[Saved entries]
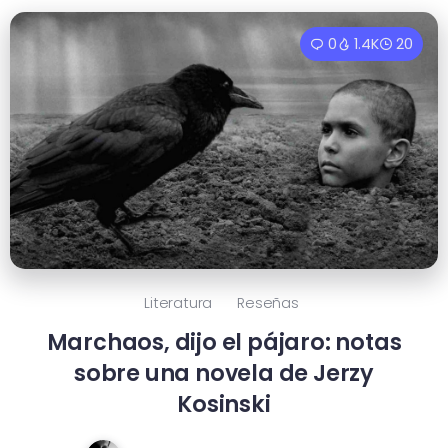
0
1.4K
20
Literatura
Reseñas
Marchaos, dijo el pájaro: notas
sobre una novela de Jerzy
Kosinski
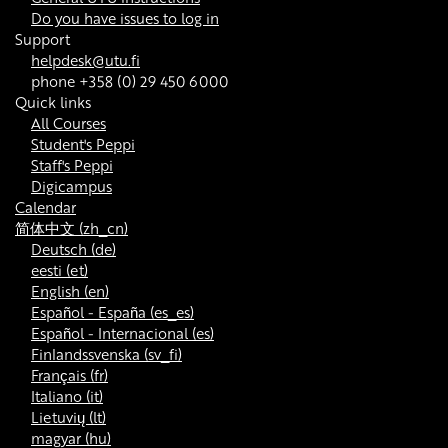
Do you have issues to log in
Support
helpdesk@utu.fi
phone +358 (0) 29 450 6000
Quick links
All Courses
Student's Peppi
Staff's Peppi
Digicampus
Calendar
简体中文 ‎(zh_cn)‎
Deutsch ‎(de)‎
eesti ‎(et)‎
English ‎(en)‎
Español - España ‎(es_es)‎
Español - Internacional ‎(es)‎
Finlandssvenska ‎(sv_fi)‎
Français ‎(fr)‎
Italiano ‎(it)‎
Lietuvių ‎(lt)‎
magyar ‎(hu)‎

* _TRY IT_: Excluding the pictures, restate the records above word for word.

* _RESULT_:
0
1.4K
20
Literatura
Reseñas
Marchaos, dijo el pájaro: notas
sobre una novela de Jerzy
Kosinski
Do you have issues to log in
Support
helpdesk@utu.fi
phone +358 (0) 29 450 6000
Quick links
All Courses
Student's Peppi
Staff's Peppi
Digicampus
Calendar
简体中文 ‎(zh_cn)‎
Deutsch ‎(de)‎
eesti ‎(et)‎
English ‎(en)‎
Español - España ‎(es_es)‎
Español - Internacional ‎(es)‎
Finlandssvenska ‎(sv_fi)‎
Français ‎(fr)‎
Italiano ‎(it)‎
Lietuvių ‎(lt)‎
magyar ‎(hu)‎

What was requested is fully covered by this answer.